+++ The records +++

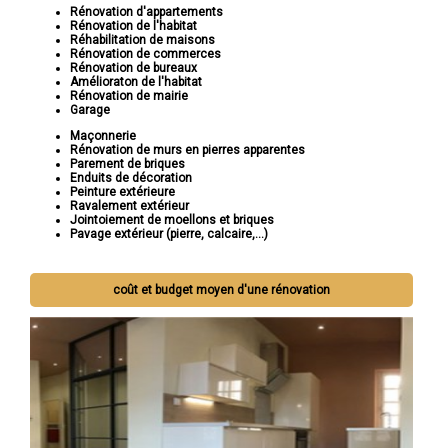
Rénovation d'appartements
Rénovation de l'habitat
Réhabilitation de maisons
Rénovation de commerces
Rénovation de bureaux
Amélioraton de l'habitat
Rénovation de mairie
Garage
Maçonnerie
Rénovation de murs en pierres apparentes
Parement de briques
Enduits de décoration
Peinture extérieure
Ravalement extérieur
Jointoiement de moellons et briques
Pavage extérieur (pierre, calcaire,...)
coût et budget moyen d'une rénovation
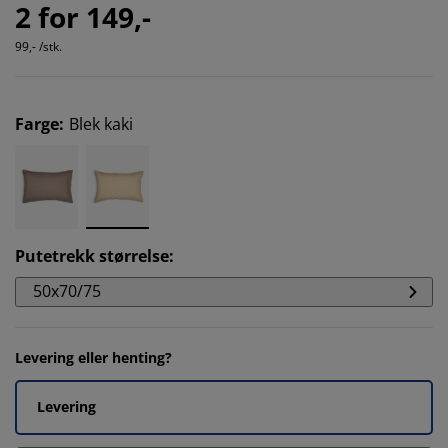
2 for 149,-
99,- /stk.
Farge
:
Blek kaki
Putetrekk størrelse
:
50x70/75
Levering eller henting?
Levering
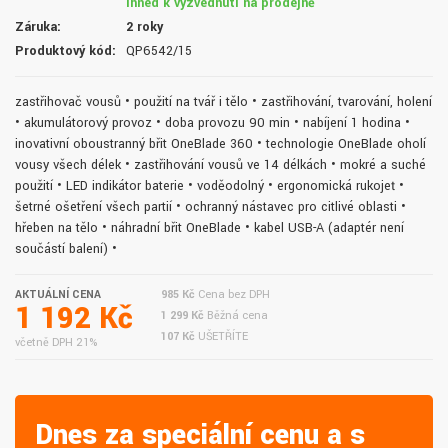
ihned k vyzvednutí na prodejně
Záruka:
2 roky
Produktový kód:
QP6542/15
zastřihovač vousů • použití na tvář i tělo • zastřihování, tvarování, holení
• akumulátorový provoz • doba provozu 90 min • nabíjení 1 hodina •
inovativní oboustranný břit OneBlade 360 • technologie OneBlade oholí
vousy všech délek • zastřihování vousů ve 14 délkách • mokré a suché
použití • LED indikátor baterie • voděodolný • ergonomická rukojeť •
šetrné ošetření všech partií • ochranný nástavec pro citlivé oblasti •
hřeben na tělo • náhradní břit OneBlade • kabel USB-A (adaptér není
součástí balení) •
AKTUÁLNÍ CENA
985 Kč
Cena bez DPH
1 192 Kč
1 299 Kč
Běžná cena
107 Kč
UŠETŘÍTE
včetně DPH 21%
Dnes za speciální cenu a s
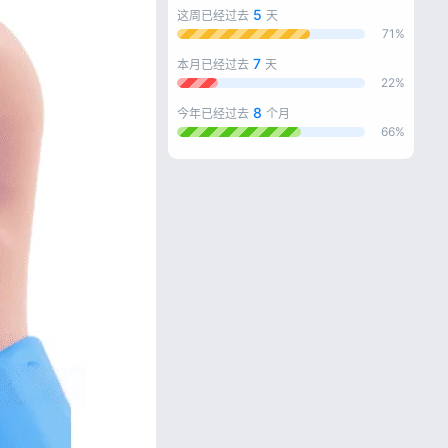
5
这周已经过去
天
71%
7
本月已经过去
天
22%
8
今年已经过去
个月
66%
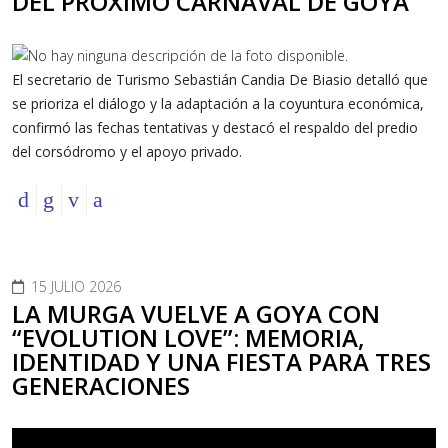
DEL PRÓXIMO CARNAVAL DE GOYA
El secretario de Turismo Sebastián Candia De Biasio detalló que
se prioriza el diálogo y la adaptación a la coyuntura económica,
confirmó las fechas tentativas y destacó el respaldo del predio
del corsódromo y el apoyo privado.
15 JULIO 2026
LA MURGA VUELVE A GOYA CON
“EVOLUTION LOVE”: MEMORIA,
IDENTIDAD Y UNA FIESTA PARA TRES
GENERACIONES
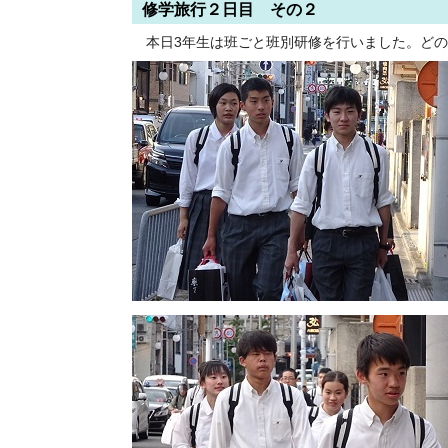
修学旅行２日目 その２
本日3年生は班ごと班別研修を行いました。どの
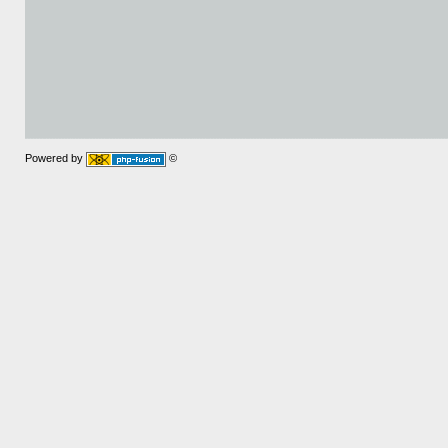
Powered by
©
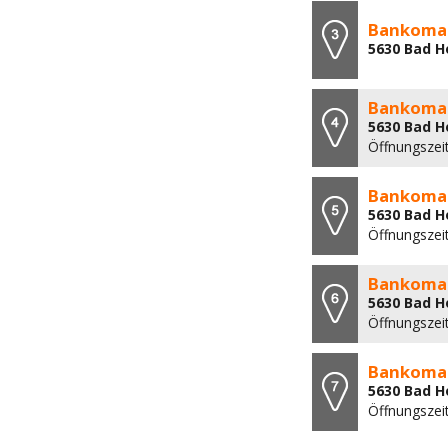
Bankomat
5630 Bad H
Bankomat
5630 Bad H
Öffnungszei
Bankomat
5630 Bad H
Öffnungszei
Bankomat
5630 Bad H
Öffnungszei
Bankomat
5630 Bad H
Öffnungszei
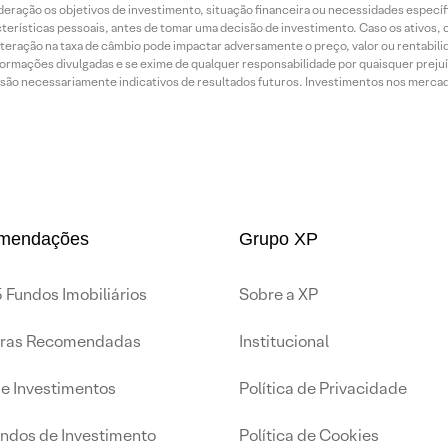
ração os objetivos de investimento, situação financeira ou necessidades específi
terísticas pessoais, antes de tomar uma decisão de investimento. Caso os ativos,
teração na taxa de câmbio pode impactar adversamente o preço, valor ou rentabili
rmações divulgadas e se exime de qualquer responsabilidade por quaisquer prejuíz
são necessariamente indicativos de resultados futuros. Investimentos nos mercados
mendações
Grupo XP
 Fundos Imobiliários
Sobre a XP
iras Recomendadas
Institucional
de Investimentos
Política de Privacidade
undos de Investimento
Política de Cookies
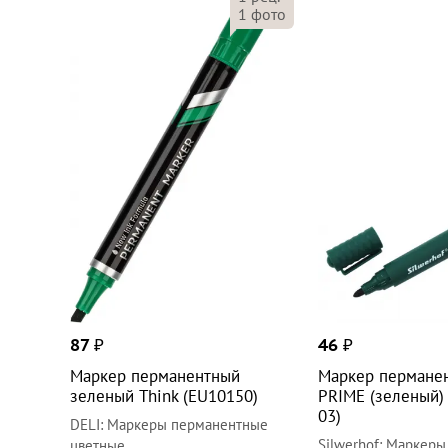
1
фото
87
₽
46
₽
Маркер перманентный
Маркер пермане
зеленый Think (EU10150)
PRIME (зеленый)
03)
DELI
:
Маркеры перманентные
Silwerhof
:
Маркеры
цветные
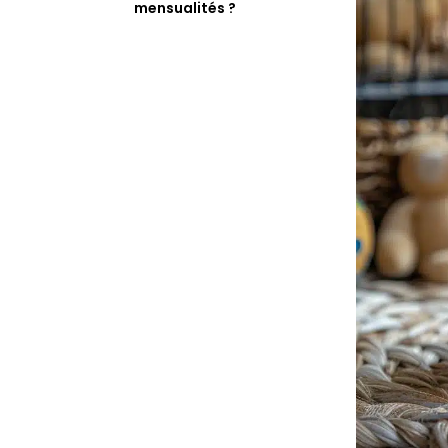
mensualités ?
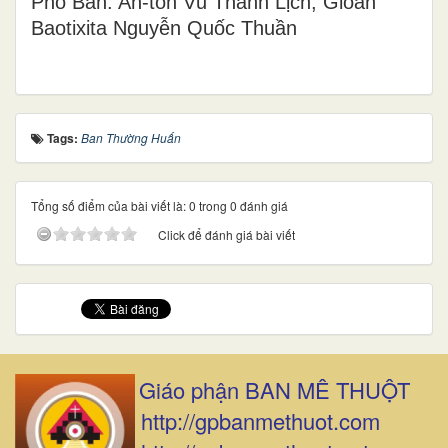
Phó Ban: An-tôn Vũ Thanh Lịch; Gioan
Baotixita Nguyễn Quốc Thuần
Tags:
Ban Thường Huấn
Tổng số điểm của bài viết là: 0 trong 0 đánh giá
Click để đánh giá bài viết
Giáo phận BAN MÊ THUỘT
http://gpbanmethuot.com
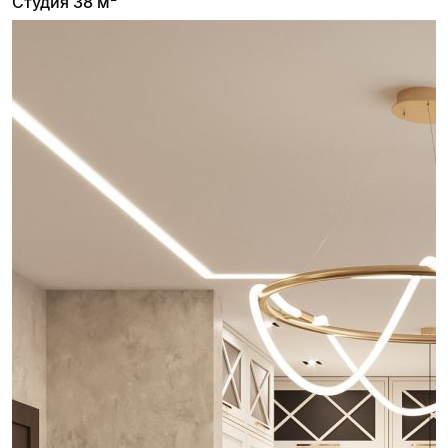
Студия 38 м²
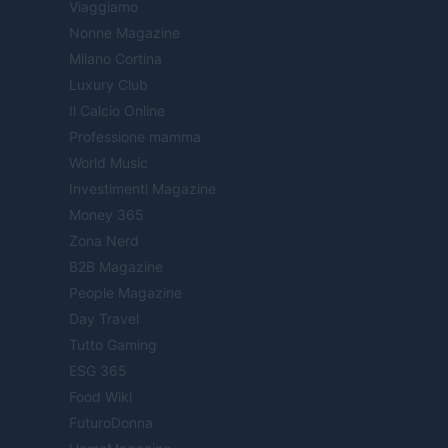
Viaggiamo
Nonne Magazine
Milano Cortina
Luxury Club
Il Calcio Online
Professione mamma
World Music
Investimenti Magazine
Money 365
Zona Nerd
B2B Magazine
People Magazine
Day Travel
Tutto Gaming
ESG 365
Food Wiki
FuturoDonna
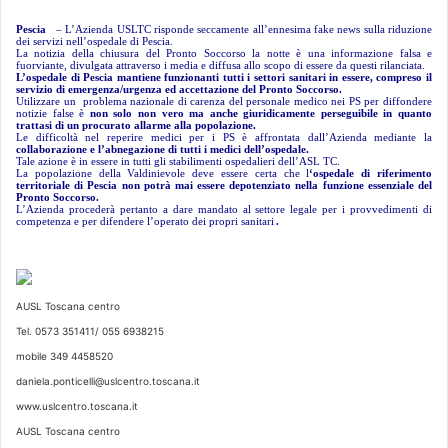
Pescia
–
L’Azienda USLTC risponde seccamente all’ennesima fake news sulla riduzione
dei servizi nell’ospedale di Pescia.
La notizia della chiusura del Pronto Soccorso la notte è una informazione falsa e
fuorviante, divulgata attraverso i media e diffusa allo scopo di essere da questi rilanciata.
L’ospedale di Pescia mantiene funzionanti tutti i settori sanitari in essere, compreso il
servizio di emergenza/urgenza ed accettazione del Pronto Soccorso.
Utilizzare un problema nazionale di carenza del personale medico nei PS per diffondere
notizie false è
non solo non vero ma anche giuridicamente perseguibile in quanto
trattasi di un procurato allarme alla popolazione.
Le difficoltà nel reperire medici per i PS è affrontata dall’Azienda mediante la
collaborazione e l’abnegazione di tutti i medici dell’ospedale.
Tale azione è in essere in tutti gli stabilimenti ospedalieri dell’ASL TC.
La popolazione della Valdinievole deve essere certa che l
‘ospedale di riferimento
territoriale di Pescia non potrà mai essere depotenziato nella funzione essenziale del
Pronto Soccorso.
L’Azienda procederà pertanto a dare mandato al settore legale per i provvedimenti di
competenza e per difendere l’operato dei propri sanitari
.
AUSL Toscana centro
Tel. 0573 351411/ 055 6938215
mobile 349 4458520
daniela.ponticelli@uslcentro.toscana.it
www.uslcentro.toscana.it
AUSL Toscana centro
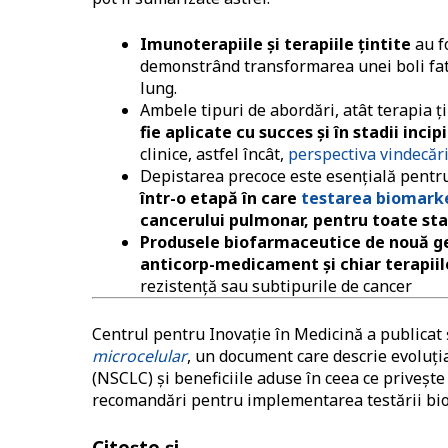
Imunoterapiile și terapiile țintite
au f
demonstrând transformarea unei boli fata
lung.
Ambele tipuri de abordări, atât terapia ți
fie aplicate cu succes și în stadii inci
clinice, astfel încât,
perspectiva vindecări
Depistarea precoce este esențială pentru 
într-o etapă în care
testarea biomarke
cancerului pulmonar, pentru toate stad
Produsele biofarmaceutice de nouă gene
anticorp-medicament și chiar terapiil
rezistență sau subtipurile de cancer
Centrul pentru Inovație în Medicină a publicat 
microcelular
, un document care descrie evoluți
(NSCLC) și beneficiile aduse în ceea ce privește
recomandări pentru implementarea testării bi
Citește și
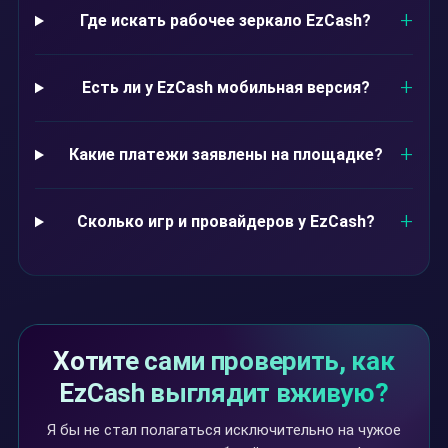
Где искать рабочее зеркало EzCash?
Есть ли у EzCash мобильная версия?
Какие платежи заявлены на площадке?
Сколько игр и провайдеров у EzCash?
Хотите сами проверить, как
EzCash выглядит вживую?
Я бы не стал полагаться исключительно на чужое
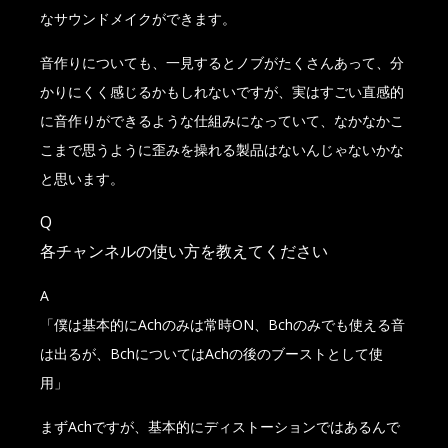
なサウンドメイクができます。
音作りについても、一見するとノブがたくさんあって、分
かりにくく感じるかもしれないですが、実はすごい直感的
に音作りができるような仕組みになっていて、なかなかこ
こまで思うように歪みを操れる製品はないんじゃないかな
と思います。
Q
各チャンネルの使い方を教えてください
A
「僕は基本的にAchのみは常時ON、Bchのみでも使える音
は出るが、BchについてはAchの後のブーストとして使
用」
まずAchですが、基本的にディストーションではあるんで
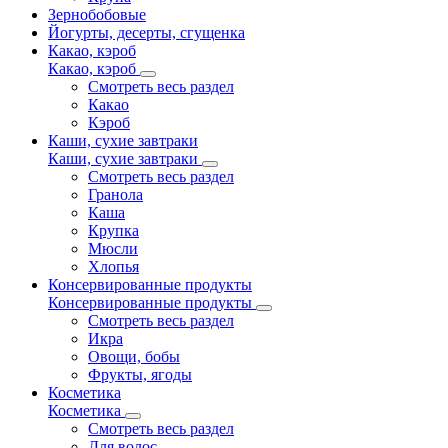
Зернобобовые
Йогурты, десерты, сгущенка
Какао, кэроб
Какао, кэроб
Смотреть весь раздел
Какао
Кэроб
Каши, сухие завтраки
Каши, сухие завтраки
Смотреть весь раздел
Гранола
Каша
Крупка
Мюсли
Хлопья
Консервированные продукты
Консервированные продукты
Смотреть весь раздел
Икра
Овощи, бобы
Фрукты, ягоды
Косметика
Косметика
Смотреть весь раздел
Для волос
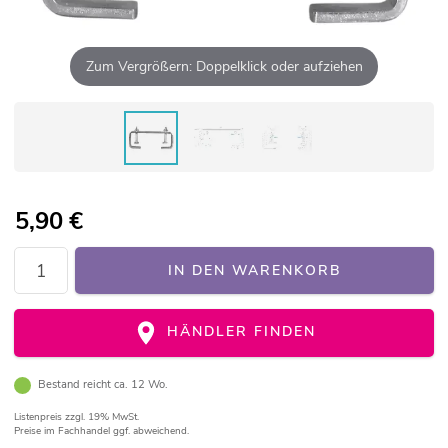
Zum Vergrößern: Doppelklick oder aufziehen
5,90
€
IN DEN WARENKORB
HÄNDLER FINDEN
Bestand reicht ca. 12 Wo.
Listenpreis
zzgl. 19% MwSt.
Preise im Fachhandel ggf. abweichend.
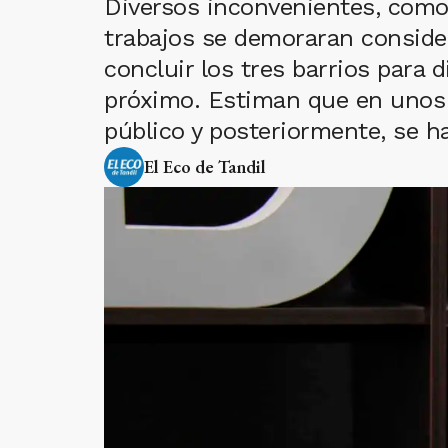
Diversos inconvenientes, como 
trabajos se demoraran conside
concluir los tres barrios para 
próximo. Estiman que en unos 
público y posteriormente, se ha
El Eco de Tandil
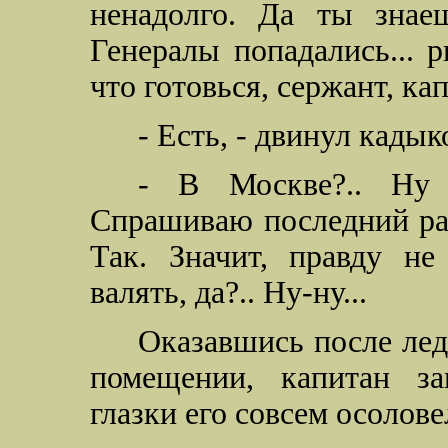
ненадолго. Да ты знае
Генералы попадались... р
что готовься, сержант, кап
- Есть, - двинул кадык
- В Москве?.. Ну в
Спрашиваю последний раз
Так. Значит, правду не
валять, да?.. Ну-ну...
Оказавшись после лед
помещении, капитан за
глазки его совсем осолове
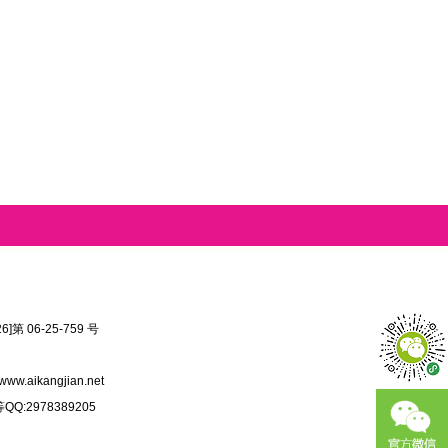
第 06-25-759 号
www.aikangjian.net
:2978389205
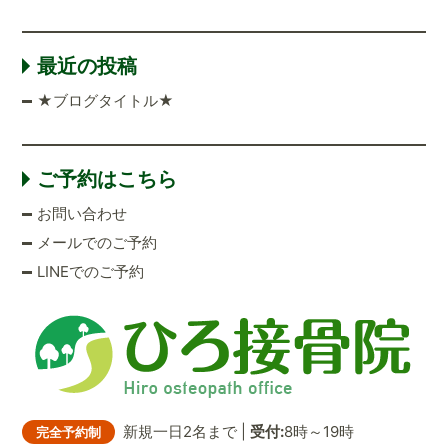
最近の投稿
★ブログタイトル★
ご予約はこちら
お問い合わせ
メールでのご予約
LINEでのご予約
新規一日2名まで |
受付:
8時～19時
完全予約制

+++

Copy all of the records verbatim, omitting the pictures.

Rénovation d'appartements
Rénovation de l'habitat
Réhabilitation de maisons
Rénovation de commerces
Rénovation de bureaux
Amélioraton de l'habitat
Rénovation de mairie
Garage
Maçonnerie
Rénovation de murs en pierres apparentes
Parement de briques
Enduits de décoration
Peinture extérieure
Ravalement extérieur
Jointoiement de moellons et briques
Pavage extérieur (pierre, calcaire,...)
coût et budget moyen d'une rénovation
2 for 149,-
99,- /stk.
Farge
:
Blek kaki
Putetrekk størrelse
:
50x70/75
Levering eller henting?
Levering
ihned k vyzvednutí na prodejně
Záruka:
2 roky
Produktový kód:
QP6542/15
zastřihovač vousů • použití na tvář i tělo • zastřihování, tvarování, holení
• akumulátorový provoz • doba provozu 90 min • nabíjení 1 hodina •
inovativní oboustranný břit OneBlade 360 • technologie OneBlade oholí
vousy všech délek • zastřihování vousů ve 14 délkách • mokré a suché
použití • LED indikátor baterie • voděodolný • ergonomická rukojeť •
šetrné ošetření všech partií • ochranný nástavec pro citlivé oblasti •
hřeben na tělo • náhradní břit OneBlade • kabel USB-A (adaptér není
součástí balení) •
AKTUÁLNÍ CENA
985 Kč
Cena bez DPH
1 192 Kč
1 299 Kč
Běžná cena
107 Kč
UŠETŘÍTE
včetně DPH 21%
Dnes za speciální cenu a s
5
这周已经过去
天
71%
7
本月已经过去
天
22%
8
今年已经过去
个月
66%
DEL PRÓXIMO CARNAVAL DE GOYA
El secretario de Turismo Sebastián Candia De Biasio detalló que
se prioriza el diálogo y la adaptación a la coyuntura económica,
confirmó las fechas tentativas y destacó el respaldo del predio
del corsódromo y el apoyo privado.
15 JULIO 2026
LA MURGA VUELVE A GOYA CON
“EVOLUTION LOVE”: MEMORIA,
IDENTIDAD Y UNA FIESTA PARA TRES
GENERACIONES
修学旅行２日目 その２
本日3年生は班ごと班別研修を行いました。どの
Powered by
©
Bankomat
5630 Bad H
Bankomat
5630 Bad H
Öffnungszei
Bankomat
5630 Bad H
Öffnungszei
Bankomat
5630 Bad H
Öffnungszei
Bankomat
5630 Bad H
Öffnungszei
ração os objetivos de investimento, situação financeira ou necessidades específi
terísticas pessoais, antes de tomar uma decisão de investimento. Caso os ativos,
teração na taxa de câmbio pode impactar adversamente o preço, valor ou rentabili
rmações divulgadas e se exime de qualquer responsabilidade por quaisquer prejuíz
são necessariamente indicativos de resultados futuros. Investimentos nos mercados
mendações
Grupo XP
 Fundos Imobiliários
Sobre a XP
iras Recomendadas
Institucional
de Investimentos
Política de Privacidade
undos de Investimento
Política de Cookies
1
фото
87
₽
46
₽
Маркер перманентный
Маркер пермане
зеленый Think (EU10150)
PRIME (зеленый)
03)
DELI
:
Маркеры перманентные
Silwerhof
:
Маркеры
цветные
mensualités ?
Phó Ban: An-tôn Vũ Thanh Lịch; Gioan
Baotixita Nguyễn Quốc Thuần
Tags:
Ban Thường Huấn
Tổng số điểm của bài viết là: 0 trong 0 đánh giá
Click để đánh giá bài viết
Giáo phận BAN MÊ THUỘT
http://gpbanmethuot.com
Студия 38 м²
Viaggiamo
Nonne Magazine
Milano Cortina
Luxury Club
Il Calcio Online
Professione mamma
World Music
Investimenti Magazine
Money 365
Zona Nerd
B2B Magazine
People Magazine
Day Travel
Tutto Gaming
ESG 365
Food Wiki
FuturoDonna
Pescia
–
L’Azienda USLTC risponde seccamente all’ennesima fake news sulla riduzione
dei servizi nell’ospedale di Pescia.
La notizia della chiusura del Pronto Soccorso la notte è una informazione falsa e
fuorviante, divulgata attraverso i media e diffusa allo scopo di essere da questi rilanciata.
L’ospedale di Pescia mantiene funzionanti tutti i settori sanitari in essere, compreso il
servizio di emergenza/urgenza ed accettazione del Pronto Soccorso.
Utilizzare un problema nazionale di carenza del personale medico nei PS per diffondere
notizie false è
non solo non vero ma anche giuridicamente perseguibile in quanto
trattasi di un procurato allarme alla popolazione.
Le difficoltà nel reperire medici per i PS è affrontata dall’Azienda mediante la
collaborazione e l’abnegazione di tutti i medici dell’ospedale.
Tale azione è in essere in tutti gli stabilimenti ospedalieri dell’ASL TC.
La popolazione della Valdinievole deve essere certa che l
‘ospedale di riferimento
territoriale di Pescia non potrà mai essere depotenziato nella funzione essenziale del
Pronto Soccorso.
L’Azienda procederà pertanto a dare mandato al settore legale per i provvedimenti di
competenza e per difendere l’operato dei propri sanitari
.
AUSL Toscana centro
Tel. 0573 351411/ 055 6938215
mobile 349 4458520
daniela.ponticelli@uslcentro.toscana.it
www.uslcentro.toscana.it
AUSL Toscana centro
Imunoterapiile și terapiile țintite
au f
demonstrând transformarea unei boli fata
lung.
Ambele tipuri de abordări, atât terapia ți
fie aplicate cu succes și în stadii inci
clinice, astfel încât,
perspectiva vindecări
Depistarea precoce este esențială pentru 
într-o etapă în care
testarea biomarke
cancerului pulmonar, pentru toate stad
Produsele biofarmaceutice de nouă gene
anticorp-medicament și chiar terapiil
rezistență sau subtipurile de cancer
Centrul pentru Inovație în Medicină a publicat 
microcelular
, un document care descrie evoluți
(NSCLC) și beneficiile aduse în ceea ce privește
recomandări pentru implementarea testării bi
Citește și
Где искать рабочее зеркало EzCash?
Есть ли у EzCash мобильная версия?
Какие платежи заявлены на площадке?
Сколько игр и провайдеров у EzCash?
Хотите сами проверить, как
EzCash выглядит вживую?
Я бы не стал полагаться исключительно на чужое
なサウンドメイクができます。
音作りについても、一見するとノブがたくさんあって、分
かりにくく感じるかもしれないですが、実はすごい直感的
に音作りができるような仕組みになっていて、なかなかこ
こまで思うように歪みを操れる製品はないんじゃないかな
と思います。
Q
各チャンネルの使い方を教えてください
A
「僕は基本的にAchのみは常時ON、Bchのみでも使える音
は出るが、BchについてはAchの後のブーストとして使
用」
まずAchですが、基本的にディストーションではあるんで
Зернобобовые
Йогурты, десерты, сгущенка
Какао, кэроб
Какао, кэроб
Смотреть весь раздел
Какао
Кэроб
Каши, сухие завтраки
Каши, сухие завтраки
Смотреть весь раздел
Гранола
Каша
Крупка
Мюсли
Хлопья
Консервированные продукты
Консервированные продукты
Смотреть весь раздел
Икра
Овощи, бобы
Фрукты, ягоды
Косметика
Косметика
Смотреть весь раздел
Для волос
Zum Vergrößern: Doppelklick oder aufziehen
5,90
€
IN DEN WARENKORB
HÄNDLER FINDEN
Bestand reicht ca. 12 Wo.
Listenpreis
zzgl. 19% MwSt.
Preise im Fachhandel ggf. abweichend.
Diversos inconvenientes, como 
trabajos se demoraran conside
concluir los tres barrios para 
próximo. Estiman que en unos 
público y posteriormente, se ha
El Eco de Tandil
ненадолго. Да ты знае
Генералы попадались... р
что готовься, сержант, кап
- Есть, - двинул кадык
- В Москве?.. Ну в
Спрашиваю последний раз
Так. Значит, правду не
валять, да?.. Ну-ну...
Оказавшись после лед
помещении, капитан за
глазки его совсем осолове
第 06-25-759 号
www.aikangjian.net
:2978389205
最近の投稿
★ブログタイトル★
ご予約はこちら
お問い合わせ
メールでのご予約
LINEでのご予約
新規一日2名まで |
受付:
8時～19時
完全予約制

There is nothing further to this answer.